Use of [18F]FDOPA-PET for in vivo evaluation of dopaminergic dysfunction in unilaterally 6-OHDA-lesioned rats

Background We evaluated the utility of L -3,4-dihydroxy-6-[ 18 F]fluoro-phenylalanine ([ 18 F]FDOPA) positron emission tomography (PET) as a method for assessing the severity of dopaminergic dysfunction in unilaterally 6-hydroxydopamine (6-OHDA)-lesioned rats by comparing it with quantitative biochemical, immunohistochemical, and behavioral measurements. Methods Different doses of 6-OHDA (0, 7, 14, and 28 μg) were unilaterally injected into the right striatum of male Sprague-Dawley rats. Dopaminergic functional activity in the striatum was assessed by [ 18 F]FDOPA-PET, measurement of striatal dopamine (DA) and DA metabolite levels, tyrosine hydroxylase (TH) immunostaining, and methamphetamine-induced rotational testing. Results Accumulation of [ 18 F]FDOPA in the bilateral striatum was observed in rats pretreated with both aromatic L -amino acid decarboxylase and catechol-O-methyltransferase (COMT) inhibitors. Unilateral intrastriatal injection of 6-OHDA produced a significant site-specific reduction in [ 18 F]FDOPA accumulation. The topological distribution pattern of [ 18 F]FDOPA accumulation in the ipsilateral striatum agreed well with the pattern in TH-stained corresponding sections. A significant positive relationship was found between Patlak plot K i values and striatal levels of DA and its metabolites ( r = 0.958).
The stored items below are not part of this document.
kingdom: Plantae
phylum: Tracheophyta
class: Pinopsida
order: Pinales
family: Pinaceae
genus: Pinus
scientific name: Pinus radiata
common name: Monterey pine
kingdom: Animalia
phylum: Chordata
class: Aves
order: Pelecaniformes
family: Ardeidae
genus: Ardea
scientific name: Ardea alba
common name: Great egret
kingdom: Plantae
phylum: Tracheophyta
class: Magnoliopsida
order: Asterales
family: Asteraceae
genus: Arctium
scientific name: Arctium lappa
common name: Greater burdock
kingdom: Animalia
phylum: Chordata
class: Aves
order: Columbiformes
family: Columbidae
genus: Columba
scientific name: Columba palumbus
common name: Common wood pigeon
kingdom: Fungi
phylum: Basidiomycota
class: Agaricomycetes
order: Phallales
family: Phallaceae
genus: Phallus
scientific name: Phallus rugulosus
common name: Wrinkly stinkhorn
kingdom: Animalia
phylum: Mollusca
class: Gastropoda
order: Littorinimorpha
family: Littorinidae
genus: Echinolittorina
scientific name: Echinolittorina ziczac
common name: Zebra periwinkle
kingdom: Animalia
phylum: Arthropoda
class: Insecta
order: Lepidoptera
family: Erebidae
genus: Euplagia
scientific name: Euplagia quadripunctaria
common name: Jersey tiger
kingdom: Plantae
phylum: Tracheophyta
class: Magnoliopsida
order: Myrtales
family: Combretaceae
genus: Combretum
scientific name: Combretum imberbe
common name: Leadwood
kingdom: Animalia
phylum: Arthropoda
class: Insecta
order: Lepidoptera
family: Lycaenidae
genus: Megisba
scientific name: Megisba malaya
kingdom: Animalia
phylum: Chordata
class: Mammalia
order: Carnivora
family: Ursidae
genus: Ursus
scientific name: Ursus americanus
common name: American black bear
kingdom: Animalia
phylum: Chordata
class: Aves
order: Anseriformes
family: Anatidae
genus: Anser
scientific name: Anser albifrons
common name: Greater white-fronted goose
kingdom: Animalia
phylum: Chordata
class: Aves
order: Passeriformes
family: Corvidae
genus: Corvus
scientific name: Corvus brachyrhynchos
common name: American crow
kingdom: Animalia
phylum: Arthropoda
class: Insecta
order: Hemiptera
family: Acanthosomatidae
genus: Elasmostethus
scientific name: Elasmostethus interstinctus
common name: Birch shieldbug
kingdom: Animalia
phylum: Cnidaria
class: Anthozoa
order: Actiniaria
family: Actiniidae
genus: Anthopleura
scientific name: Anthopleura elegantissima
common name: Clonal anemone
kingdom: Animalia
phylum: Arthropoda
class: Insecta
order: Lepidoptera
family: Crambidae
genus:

A significant negative correlation was found between both K i values ( r = -0.639) and levels of DA and its metabolites ( r = -0.719) and the number of methamphetamine-induced rotations. Conclusions K i values determined using [ 18 F]FDOPA-PET correlated significantly with the severity of dopaminergic dysfunction. [ 18 F]FDOPA-PET makes it possible to perform longitudinal evaluation of dopaminergic function in 6-OHDA-lesioned rats, which is useful in the development of new drugs and therapies for Parkinson's disease (PD).